COMMERCIAL SOLAR TAX BENEFITS
The commercial solar tax credit is in section 48(a) (energy credit) of the U.S. tax code.
The commercial solar credit is 30 percent of the “basis” that a company has invested in “eligible property” that is “placed in service” during the period 2006 through 2016. The commercial credit will drop to 10 percent of the basis for property put into service after December 31, 2016, but the credit will drop to zero for property put into service after that date, unless the deadline is extended again by Congress. A tax credit is a dollar-for-dollar reduction in the income taxes that the business claiming the credit would otherwise have to pay the federal government.
Determining what constitutes “eligible property,” when it is “placed in service,” and what is the “basis” in the property are among the keys to calculating the value of the commercial solar tax credit. Each of these items, along with additional special considerations, is discussed in detail in the following paragraphs.
The same solar equipment that qualifies for the commercial tax credit can usually be depreciated over five years on an accelerated basis, meaning the cost of the equipment can be deducted and the deductions are front loaded. When a 30 percent tax credit is claimed, only 85 percent of the equipment cost is subject to depreciation. The depreciable basis must be reduced by one half of the solar tax credit. The special depreciation allowance for solar equipment is in section 168(e)(3)(B)(vi)(I) of the U.S. tax code.
Solar equipment placed in service during the period 2008 through 2012 qualifies for a “depreciation bonus.” Equipment put in service after September 8, 2010 through December 31, 2011 qualified for a 100 percent bonus, meaning the owner could deduct the full depreciable “basis” in the equipment in the year it was placed in service.

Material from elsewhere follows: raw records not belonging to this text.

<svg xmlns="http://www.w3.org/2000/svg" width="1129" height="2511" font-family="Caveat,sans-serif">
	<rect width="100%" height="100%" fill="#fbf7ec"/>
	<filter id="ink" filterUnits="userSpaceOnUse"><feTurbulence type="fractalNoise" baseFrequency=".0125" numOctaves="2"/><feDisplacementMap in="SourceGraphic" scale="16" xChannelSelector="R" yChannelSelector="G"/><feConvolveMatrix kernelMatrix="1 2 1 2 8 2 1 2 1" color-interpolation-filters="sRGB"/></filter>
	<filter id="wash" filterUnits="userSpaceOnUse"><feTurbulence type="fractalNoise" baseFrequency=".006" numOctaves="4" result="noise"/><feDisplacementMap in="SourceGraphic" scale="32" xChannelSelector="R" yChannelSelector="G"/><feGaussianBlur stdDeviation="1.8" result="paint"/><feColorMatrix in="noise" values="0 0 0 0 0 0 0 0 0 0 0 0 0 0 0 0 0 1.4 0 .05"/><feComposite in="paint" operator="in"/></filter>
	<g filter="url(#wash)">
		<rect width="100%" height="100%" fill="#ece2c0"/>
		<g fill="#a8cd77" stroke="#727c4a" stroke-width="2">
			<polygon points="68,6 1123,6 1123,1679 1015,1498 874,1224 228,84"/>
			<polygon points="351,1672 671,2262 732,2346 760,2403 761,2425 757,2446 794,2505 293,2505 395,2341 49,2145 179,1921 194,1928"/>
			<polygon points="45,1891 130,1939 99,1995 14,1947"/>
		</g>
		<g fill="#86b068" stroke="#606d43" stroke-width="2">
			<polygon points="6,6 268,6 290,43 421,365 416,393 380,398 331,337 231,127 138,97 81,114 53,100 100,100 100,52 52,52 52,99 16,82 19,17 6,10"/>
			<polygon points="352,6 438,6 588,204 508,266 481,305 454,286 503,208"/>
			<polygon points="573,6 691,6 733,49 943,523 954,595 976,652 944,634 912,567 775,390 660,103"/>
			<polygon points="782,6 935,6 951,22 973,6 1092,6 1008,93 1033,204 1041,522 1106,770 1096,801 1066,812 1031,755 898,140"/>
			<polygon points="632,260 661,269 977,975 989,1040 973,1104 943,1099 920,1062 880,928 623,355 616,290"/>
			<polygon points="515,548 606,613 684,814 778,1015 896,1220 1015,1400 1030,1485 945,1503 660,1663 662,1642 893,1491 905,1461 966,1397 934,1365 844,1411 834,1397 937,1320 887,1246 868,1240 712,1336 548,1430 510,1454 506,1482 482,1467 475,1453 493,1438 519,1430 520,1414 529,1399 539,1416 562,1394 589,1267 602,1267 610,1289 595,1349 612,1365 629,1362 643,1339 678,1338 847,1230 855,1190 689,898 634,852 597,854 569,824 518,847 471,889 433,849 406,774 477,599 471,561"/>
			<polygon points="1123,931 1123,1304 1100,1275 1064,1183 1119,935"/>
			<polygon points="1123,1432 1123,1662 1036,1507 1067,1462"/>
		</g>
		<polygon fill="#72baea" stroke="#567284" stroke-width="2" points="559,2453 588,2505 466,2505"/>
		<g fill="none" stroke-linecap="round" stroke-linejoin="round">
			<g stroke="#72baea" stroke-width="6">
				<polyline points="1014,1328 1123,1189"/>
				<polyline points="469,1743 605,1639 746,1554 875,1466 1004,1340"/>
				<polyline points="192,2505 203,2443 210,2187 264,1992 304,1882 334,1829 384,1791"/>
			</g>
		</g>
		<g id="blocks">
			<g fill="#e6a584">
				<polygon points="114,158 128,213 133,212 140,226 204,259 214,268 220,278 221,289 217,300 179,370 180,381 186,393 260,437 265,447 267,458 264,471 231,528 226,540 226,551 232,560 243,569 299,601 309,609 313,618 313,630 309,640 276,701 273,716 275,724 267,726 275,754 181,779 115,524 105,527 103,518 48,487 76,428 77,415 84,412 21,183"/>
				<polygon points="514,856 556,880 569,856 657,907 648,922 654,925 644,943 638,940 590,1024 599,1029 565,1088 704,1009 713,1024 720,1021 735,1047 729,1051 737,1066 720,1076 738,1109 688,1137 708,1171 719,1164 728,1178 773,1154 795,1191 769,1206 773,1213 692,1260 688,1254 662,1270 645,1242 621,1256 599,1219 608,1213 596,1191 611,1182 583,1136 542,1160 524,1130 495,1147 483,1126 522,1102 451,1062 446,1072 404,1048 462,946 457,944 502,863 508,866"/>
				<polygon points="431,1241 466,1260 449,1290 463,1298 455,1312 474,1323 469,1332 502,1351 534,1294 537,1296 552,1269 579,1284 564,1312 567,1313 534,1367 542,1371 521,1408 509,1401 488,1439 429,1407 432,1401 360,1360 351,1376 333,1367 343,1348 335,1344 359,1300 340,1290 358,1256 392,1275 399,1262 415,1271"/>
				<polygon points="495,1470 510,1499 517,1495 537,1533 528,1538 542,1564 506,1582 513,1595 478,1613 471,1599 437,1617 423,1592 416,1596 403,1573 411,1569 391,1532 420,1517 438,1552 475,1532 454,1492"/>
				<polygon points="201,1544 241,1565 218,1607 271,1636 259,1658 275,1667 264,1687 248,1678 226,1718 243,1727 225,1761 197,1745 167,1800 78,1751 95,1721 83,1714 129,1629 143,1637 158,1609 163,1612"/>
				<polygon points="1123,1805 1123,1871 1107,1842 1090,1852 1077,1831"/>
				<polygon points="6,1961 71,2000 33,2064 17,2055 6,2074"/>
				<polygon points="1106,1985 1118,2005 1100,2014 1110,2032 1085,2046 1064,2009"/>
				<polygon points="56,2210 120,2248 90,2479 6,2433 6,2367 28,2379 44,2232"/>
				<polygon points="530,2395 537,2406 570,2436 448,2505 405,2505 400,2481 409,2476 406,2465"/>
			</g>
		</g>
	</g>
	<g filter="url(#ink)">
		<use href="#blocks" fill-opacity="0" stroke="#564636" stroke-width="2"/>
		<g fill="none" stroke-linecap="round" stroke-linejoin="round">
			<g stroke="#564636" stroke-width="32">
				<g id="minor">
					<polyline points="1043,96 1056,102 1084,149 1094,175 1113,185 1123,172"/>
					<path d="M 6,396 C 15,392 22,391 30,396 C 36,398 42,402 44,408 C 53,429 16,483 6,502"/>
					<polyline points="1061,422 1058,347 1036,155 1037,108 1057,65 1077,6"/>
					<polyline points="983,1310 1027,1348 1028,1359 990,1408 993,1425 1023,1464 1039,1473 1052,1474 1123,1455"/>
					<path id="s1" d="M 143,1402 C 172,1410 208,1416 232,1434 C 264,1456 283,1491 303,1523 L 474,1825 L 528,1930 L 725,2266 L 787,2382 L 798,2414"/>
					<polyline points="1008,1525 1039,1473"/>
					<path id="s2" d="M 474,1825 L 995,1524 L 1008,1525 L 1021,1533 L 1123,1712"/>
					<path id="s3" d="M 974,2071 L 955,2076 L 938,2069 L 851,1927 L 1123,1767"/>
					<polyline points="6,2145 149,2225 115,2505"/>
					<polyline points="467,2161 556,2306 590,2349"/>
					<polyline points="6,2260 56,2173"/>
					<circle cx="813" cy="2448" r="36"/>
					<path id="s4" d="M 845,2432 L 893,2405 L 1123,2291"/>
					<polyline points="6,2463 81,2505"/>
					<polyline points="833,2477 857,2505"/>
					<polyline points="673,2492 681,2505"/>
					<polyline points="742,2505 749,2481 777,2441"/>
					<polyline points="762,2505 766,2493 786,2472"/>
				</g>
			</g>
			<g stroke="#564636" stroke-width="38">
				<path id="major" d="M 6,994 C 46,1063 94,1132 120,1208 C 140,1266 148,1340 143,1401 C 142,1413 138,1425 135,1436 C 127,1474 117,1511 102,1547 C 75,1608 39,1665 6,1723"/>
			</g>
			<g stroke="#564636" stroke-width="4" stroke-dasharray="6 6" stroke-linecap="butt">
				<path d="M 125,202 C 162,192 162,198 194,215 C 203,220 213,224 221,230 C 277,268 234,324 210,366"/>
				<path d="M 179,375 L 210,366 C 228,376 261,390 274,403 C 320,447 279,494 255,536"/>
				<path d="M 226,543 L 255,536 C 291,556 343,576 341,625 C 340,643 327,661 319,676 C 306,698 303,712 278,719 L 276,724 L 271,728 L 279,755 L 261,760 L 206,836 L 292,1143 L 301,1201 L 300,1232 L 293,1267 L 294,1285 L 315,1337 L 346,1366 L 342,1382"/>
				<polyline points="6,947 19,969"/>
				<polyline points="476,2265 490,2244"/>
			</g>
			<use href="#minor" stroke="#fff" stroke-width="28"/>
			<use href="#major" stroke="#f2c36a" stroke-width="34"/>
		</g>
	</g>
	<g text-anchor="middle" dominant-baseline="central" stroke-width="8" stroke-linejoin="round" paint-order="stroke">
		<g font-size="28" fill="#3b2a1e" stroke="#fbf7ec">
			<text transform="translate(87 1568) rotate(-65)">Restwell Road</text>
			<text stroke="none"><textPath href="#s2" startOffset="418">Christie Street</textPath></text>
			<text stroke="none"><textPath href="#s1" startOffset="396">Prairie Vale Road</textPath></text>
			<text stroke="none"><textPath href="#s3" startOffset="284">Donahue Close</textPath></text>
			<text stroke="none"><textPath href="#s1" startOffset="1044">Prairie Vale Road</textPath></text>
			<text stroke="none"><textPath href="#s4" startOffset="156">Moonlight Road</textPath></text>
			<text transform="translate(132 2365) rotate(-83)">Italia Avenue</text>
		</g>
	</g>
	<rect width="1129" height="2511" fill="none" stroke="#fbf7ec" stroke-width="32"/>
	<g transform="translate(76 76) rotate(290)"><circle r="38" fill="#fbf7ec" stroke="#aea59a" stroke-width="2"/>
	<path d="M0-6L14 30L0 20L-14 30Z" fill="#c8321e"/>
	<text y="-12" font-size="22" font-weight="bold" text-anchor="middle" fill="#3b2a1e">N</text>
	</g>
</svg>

Equipment put in service during the rest of the period qualifies for a 50 percent bonus, meaning the owner can deduct half its depreciable basis in the equipment immediately and the other half is depreciated over five years. Since only 85 percent of the basis in equipment on which the 30 percent tax credit has been claimed can be recovered through depreciation, a 100 percent bonus allowed 85 percent of the equipment cost to be deducted immediately. A 50 percent bonus allows 42.5 percent of the equipment cost — half of 85 percent — to be deducted immediately. The bonus is supposed to act as a carrot to induce companies to make investments that they would not have made otherwise. Therefore, no bonus can be claimed on projects that were considered well underway before 2008 when the bonus was restored to the tax code.
The owner of any commercial solar project placed in service in 2009, 2010 or 2011 — or that starts construction during 2009, 2010 or 2011 and is completed by 2016 — has the option to forego the tax credit and receive a check for the cash value from the U.S. Treasury. These payments are referred to as “section 1603” payments after the section of the stimulus bill in February 2009 that authorized the payments. The owner would qualify for the same depreciation as if the owner claimed the tax credit.